One of the largest challenges in designing the ILC is maintaining the ability to site the facility in different countries with candidate sites that have very different characteristics. Our approach to taking this into account for the reference design was to develop a single baseline design having site requirements that could be satisfied by most candidate sites. To accomplish this goal, we asked for detailed data on three ‘sample’ sites in Asia, Europe and the Americas. A very encouraging result was that the ILC Reference Design Report design requirements are compatible with siting the ILC in any of the three sites, and for similar costs. The Technical Design Report (TDR), now nearing completion, goes a step further by taking some site-dependent design differences into account, especially for mountainous versus deep-underground sites. The mountainous sites have fundamentally different access issues (access that is almost horizontal, as opposed to vertical shafts), and this leads to differences in the tunnels themselves, as well as for some technical elements, like high-level RF.

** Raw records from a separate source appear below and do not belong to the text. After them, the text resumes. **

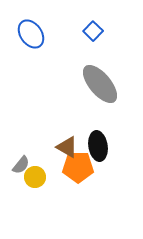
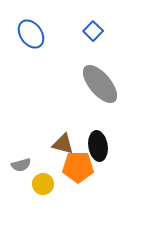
brown triangle: moved 4 px left, 3 px up; rotated 15 degrees counterclockwise
gray semicircle: rotated 36 degrees clockwise
yellow circle: moved 8 px right, 7 px down
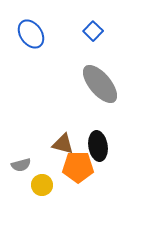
yellow circle: moved 1 px left, 1 px down
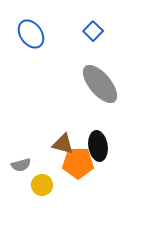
orange pentagon: moved 4 px up
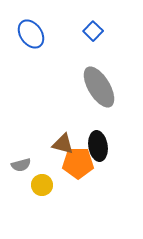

It is worth noting that members from all three regions submitted and studied sample sites are around 100 metres deep underground. One is near CERN, one under Fermilab and one in the Japanese mountains. The conventional facilities for the ILC account for nearly half of the cost, and we have recognised that shallow sites near or at the earth’s surface could be cost-effective options. For that reason, during the RDR process, we also did a small study of a near-surface site at Fermilab; we looked at the European XFEL near-surface construction at DESY in Hamburg, Germany; and we performed a study with Russians on an interesting near-surface site in the neighbourhood of Dubna. Although we concluded that a shallow site may well be a possible option without a specific candidate site, we deferred further studies.
Now, a suggestion has been made by David Asner of the Pacific Northwest National Laboratory that a shallow site at the Hanford DOE Laboratory be considered for siting the ILC. Each shallow site tends to have rather different features, even regarding construction techniques. There are different methods for making the tunnel, for example ‘classic’ tunnelling or possibly a cut-and-cover construction approach, where a trench is excavated and later covered up. I personally know the Hanford site well, since it serves as the location of one of the LIGO interferometers that was constructed while I was director of the LIGO project. At a recent SiD workshop, Asner proposed that Hanford could be a very cost-effective site, thanks to lower regional construction costs, favourable geology and possible savings for cut-and-cover construction, as well as cheaper electricity and labour costs than those at other US sites.
Since the discovery of a Higgs-like particle at 125 GeV was announced this summer, ideas for a staged ILC, beginning with a Higgs factory, are being discussed. This has opened the dialogue in many directions, and even though a US site is not actively being considered, the Hanford possibility is a welcome addition to the global possibilities for siting either a Higgs factory or the full ILC.